The irons had black grips, were noticeably step-shafted, and came from another set. He took a light-blue golf glove from his back pocket and put it on, pushing between his fingers to snug it up. Then he took the four-wood by its head and pulled it free of the bag. He turned it around and used it to poke one of the balls onto the middle of the piece of turf.

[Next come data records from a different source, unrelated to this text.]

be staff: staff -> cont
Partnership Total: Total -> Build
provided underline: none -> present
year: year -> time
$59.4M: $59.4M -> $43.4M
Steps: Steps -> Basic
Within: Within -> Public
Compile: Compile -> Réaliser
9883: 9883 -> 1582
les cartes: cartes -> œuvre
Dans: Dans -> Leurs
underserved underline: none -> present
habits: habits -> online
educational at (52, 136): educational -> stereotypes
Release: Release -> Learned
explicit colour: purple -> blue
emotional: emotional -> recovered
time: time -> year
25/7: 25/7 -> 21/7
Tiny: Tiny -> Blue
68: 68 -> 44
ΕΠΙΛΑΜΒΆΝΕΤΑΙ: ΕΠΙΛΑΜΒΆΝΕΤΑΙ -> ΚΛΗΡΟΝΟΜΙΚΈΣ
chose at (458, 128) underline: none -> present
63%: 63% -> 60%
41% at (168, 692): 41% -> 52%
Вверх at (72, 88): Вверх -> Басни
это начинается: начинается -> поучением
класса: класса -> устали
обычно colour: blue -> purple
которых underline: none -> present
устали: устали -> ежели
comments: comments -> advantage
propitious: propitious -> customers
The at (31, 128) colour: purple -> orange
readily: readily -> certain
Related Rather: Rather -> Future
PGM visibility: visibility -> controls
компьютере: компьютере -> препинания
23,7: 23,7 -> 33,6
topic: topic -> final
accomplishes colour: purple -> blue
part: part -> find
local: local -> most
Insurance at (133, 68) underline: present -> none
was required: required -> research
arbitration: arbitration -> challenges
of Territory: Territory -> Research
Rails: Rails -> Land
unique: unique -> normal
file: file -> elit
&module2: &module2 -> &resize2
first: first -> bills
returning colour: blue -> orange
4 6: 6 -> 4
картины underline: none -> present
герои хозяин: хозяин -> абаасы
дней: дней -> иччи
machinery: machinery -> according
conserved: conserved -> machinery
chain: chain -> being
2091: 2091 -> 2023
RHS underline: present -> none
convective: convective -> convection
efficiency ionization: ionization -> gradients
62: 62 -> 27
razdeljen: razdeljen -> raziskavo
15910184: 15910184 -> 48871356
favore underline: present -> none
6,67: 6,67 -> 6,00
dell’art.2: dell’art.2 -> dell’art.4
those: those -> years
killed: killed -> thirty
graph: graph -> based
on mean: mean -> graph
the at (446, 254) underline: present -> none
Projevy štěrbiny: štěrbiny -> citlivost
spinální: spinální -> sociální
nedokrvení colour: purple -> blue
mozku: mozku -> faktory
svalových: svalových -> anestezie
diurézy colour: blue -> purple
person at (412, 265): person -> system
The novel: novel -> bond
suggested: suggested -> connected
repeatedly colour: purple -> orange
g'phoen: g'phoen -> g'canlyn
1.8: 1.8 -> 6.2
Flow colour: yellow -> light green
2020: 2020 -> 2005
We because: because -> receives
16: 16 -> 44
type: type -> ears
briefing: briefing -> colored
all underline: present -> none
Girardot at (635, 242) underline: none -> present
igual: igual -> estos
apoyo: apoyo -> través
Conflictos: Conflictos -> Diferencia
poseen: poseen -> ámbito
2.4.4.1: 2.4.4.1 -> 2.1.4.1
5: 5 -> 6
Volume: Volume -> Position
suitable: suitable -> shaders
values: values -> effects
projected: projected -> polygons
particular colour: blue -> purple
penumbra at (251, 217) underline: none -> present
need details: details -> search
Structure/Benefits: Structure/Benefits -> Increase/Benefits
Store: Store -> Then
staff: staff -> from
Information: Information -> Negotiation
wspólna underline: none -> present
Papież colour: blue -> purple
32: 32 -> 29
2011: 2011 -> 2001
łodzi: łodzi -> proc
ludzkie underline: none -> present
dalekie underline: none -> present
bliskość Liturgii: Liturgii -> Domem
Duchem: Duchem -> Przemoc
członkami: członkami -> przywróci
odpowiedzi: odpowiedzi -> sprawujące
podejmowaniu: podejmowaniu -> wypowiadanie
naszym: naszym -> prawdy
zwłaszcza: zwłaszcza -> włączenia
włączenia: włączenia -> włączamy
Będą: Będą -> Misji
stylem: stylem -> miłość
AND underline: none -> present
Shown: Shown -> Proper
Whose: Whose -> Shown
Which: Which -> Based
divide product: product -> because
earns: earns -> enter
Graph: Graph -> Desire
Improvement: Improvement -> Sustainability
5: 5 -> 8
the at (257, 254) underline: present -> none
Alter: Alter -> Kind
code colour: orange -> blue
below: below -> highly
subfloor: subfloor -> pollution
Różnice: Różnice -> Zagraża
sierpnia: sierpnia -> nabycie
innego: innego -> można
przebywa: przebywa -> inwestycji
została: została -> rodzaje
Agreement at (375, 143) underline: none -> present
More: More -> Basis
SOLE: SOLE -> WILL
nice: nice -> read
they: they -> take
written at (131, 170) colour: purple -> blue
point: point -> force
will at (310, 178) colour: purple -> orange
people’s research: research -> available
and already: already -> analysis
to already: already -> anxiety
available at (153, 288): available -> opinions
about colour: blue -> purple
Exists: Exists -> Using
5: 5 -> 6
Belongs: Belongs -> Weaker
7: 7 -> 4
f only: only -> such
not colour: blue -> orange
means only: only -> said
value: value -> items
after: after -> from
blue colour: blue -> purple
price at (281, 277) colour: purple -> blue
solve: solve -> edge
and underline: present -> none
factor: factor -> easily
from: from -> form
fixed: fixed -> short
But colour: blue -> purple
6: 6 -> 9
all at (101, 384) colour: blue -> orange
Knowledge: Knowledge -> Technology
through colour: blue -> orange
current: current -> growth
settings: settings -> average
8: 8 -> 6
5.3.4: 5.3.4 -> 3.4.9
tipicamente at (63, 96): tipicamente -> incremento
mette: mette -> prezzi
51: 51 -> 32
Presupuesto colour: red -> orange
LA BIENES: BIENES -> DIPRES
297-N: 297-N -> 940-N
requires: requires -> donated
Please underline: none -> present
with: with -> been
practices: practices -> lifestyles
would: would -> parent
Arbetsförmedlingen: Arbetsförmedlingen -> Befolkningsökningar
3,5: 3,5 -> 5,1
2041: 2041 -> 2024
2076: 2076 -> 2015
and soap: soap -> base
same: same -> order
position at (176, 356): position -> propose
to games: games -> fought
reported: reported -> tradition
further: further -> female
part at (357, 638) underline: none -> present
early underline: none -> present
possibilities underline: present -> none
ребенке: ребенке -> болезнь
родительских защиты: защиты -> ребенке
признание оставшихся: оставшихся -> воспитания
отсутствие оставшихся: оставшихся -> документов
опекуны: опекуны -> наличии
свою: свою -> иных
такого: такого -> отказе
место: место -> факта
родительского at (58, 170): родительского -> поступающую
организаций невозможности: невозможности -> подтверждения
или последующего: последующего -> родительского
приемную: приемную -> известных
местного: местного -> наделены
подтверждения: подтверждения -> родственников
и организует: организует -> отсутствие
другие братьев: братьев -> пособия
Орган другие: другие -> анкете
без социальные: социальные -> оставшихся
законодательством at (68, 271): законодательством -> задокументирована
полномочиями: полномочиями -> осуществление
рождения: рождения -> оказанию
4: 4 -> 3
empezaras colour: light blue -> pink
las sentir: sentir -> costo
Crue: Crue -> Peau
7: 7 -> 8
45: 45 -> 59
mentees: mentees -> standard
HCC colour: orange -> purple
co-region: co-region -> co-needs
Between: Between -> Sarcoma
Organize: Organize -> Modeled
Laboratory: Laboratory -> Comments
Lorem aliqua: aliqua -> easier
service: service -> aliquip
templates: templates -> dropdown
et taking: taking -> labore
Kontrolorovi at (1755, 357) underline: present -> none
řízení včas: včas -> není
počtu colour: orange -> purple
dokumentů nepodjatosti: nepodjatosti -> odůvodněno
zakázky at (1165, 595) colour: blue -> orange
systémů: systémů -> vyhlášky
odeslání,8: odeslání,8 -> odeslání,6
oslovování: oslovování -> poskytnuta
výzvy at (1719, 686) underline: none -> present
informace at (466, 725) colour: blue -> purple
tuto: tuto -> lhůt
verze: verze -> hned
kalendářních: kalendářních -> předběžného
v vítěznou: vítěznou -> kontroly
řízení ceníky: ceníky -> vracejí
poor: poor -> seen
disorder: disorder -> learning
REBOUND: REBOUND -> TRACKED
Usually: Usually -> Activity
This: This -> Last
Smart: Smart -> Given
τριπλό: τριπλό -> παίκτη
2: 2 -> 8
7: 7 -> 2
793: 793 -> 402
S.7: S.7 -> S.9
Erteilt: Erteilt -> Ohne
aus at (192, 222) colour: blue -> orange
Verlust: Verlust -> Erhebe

He took his stance, his feet square to the ball, toes slightly outward for stability, knees bent. With his right hand he pushed his hat down on his head. He looked out across the desert, and then he addressed his attention to the ball. The club head rested on the turf; his hands, at crotch level, held the grip. He moved his hands slightly to the left, bringing them an inch in front of the ball. Then he began. The club head moved back from the ball as the shaft came up in the sun and lifted; the shaft paused for a moment, hanging parallel to his shoulders in the air above him. Then it moved over and downward, coming through to the ball and back over his shoulder from the other side. There was a small sharp click a moment after he had hit. The ball lifted in a low trajectory from the mat. It kept rising until it peaked about forty yards above the desert, and then it gradually sank, and then it hit into the sand. It rolled about ten yards and came to rest on a straight line out from where he had hit it, about halfway between the two large saguaros. It was very easy to see against the desert floor.